Uncle Al still lives with my parents, albeit he’s moved into the attic and doesn’t come down much. Funnily, it’s my brother Johnny I see less of. Last I heard he was washing cars for pennies on the dollar at one of these used dealerships—not showing his face around after family found out what he’d done to Uncle and all. Another irony was that after the whole event it was actually Johnny that stopped speaking. It was like he became incapable—perhaps stricken with guilt, shame, or something. Stopped attending family events too, probably fearful of looking Uncle in those eyes that have been hollow, empty since the incident. Sad how something like that can tear a generally happy in half is all I had to say about it for a while. But then recently I got thinking: Why? Why would Johnny do this? Did Uncle Al wrong him in some way nobody knew about? My memory seems to elude me on what his relationship with my brother was like when we were growing up… like I said, Uncle had this phantasmal quality about him.

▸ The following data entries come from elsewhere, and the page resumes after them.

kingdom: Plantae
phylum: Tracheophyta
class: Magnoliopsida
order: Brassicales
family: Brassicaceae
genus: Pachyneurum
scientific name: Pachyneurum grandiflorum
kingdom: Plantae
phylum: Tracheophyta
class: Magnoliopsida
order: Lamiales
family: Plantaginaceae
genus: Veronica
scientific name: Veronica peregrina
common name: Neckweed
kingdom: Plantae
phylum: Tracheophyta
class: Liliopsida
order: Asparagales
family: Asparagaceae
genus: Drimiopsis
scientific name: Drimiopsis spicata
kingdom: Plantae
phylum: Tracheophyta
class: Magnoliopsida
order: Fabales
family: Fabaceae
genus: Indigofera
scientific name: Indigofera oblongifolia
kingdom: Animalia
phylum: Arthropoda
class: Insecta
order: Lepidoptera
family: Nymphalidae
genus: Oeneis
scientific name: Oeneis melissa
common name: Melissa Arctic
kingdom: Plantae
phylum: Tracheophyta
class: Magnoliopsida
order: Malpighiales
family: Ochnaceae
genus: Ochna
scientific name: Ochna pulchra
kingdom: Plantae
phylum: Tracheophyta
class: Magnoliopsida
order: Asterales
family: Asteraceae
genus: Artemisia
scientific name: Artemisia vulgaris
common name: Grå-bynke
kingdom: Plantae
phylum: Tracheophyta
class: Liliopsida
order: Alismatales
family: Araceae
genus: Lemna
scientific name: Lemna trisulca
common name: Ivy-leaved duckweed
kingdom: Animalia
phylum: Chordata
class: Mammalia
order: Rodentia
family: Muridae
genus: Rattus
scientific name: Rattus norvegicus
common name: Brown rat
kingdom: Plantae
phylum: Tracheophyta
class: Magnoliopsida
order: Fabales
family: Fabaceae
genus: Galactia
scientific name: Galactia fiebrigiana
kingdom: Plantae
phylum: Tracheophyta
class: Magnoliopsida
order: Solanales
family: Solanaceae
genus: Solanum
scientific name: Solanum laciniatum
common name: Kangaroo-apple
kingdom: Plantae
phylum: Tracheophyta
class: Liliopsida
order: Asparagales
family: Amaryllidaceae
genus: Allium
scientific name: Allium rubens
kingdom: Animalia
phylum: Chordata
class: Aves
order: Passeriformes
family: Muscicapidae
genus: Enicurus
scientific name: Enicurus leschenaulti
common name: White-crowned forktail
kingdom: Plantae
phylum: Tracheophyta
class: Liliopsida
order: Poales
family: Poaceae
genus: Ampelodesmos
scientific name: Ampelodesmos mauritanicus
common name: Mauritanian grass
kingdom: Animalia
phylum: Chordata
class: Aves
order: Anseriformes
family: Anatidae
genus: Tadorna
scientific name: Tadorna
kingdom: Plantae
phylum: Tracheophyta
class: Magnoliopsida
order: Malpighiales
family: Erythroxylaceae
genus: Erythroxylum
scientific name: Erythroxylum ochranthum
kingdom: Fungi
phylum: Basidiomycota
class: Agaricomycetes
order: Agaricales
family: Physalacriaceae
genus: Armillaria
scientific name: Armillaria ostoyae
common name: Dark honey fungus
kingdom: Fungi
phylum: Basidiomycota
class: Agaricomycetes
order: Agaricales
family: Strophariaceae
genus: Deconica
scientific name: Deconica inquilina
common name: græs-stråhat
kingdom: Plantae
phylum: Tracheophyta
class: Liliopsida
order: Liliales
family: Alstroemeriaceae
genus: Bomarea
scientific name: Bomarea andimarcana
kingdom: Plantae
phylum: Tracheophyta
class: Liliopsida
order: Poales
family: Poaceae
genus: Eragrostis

One thing I do remember was that later that night, the night of the incident, when I was all alone in my second story bedroom gazing out the open west-facing window—family was still pacing about the emergency room lobby waiting for an update on Uncle—, I was suddenly struck by a gust of frigid wind like none I’d felt in my life. The room became bitter cold, inhospitable. Then for a brief moment my desk and bed seemed to lift from the floor, but only by half an inch, yet when I blinked a few times, everything went back to normal. The window was closed and I found myself sitting on my bed, running my hands across my blue tassel throw blanket, just making sure what I was affixed upon was real. The whole experience lasted a matter of seconds but stuck with me like how a bad dream would.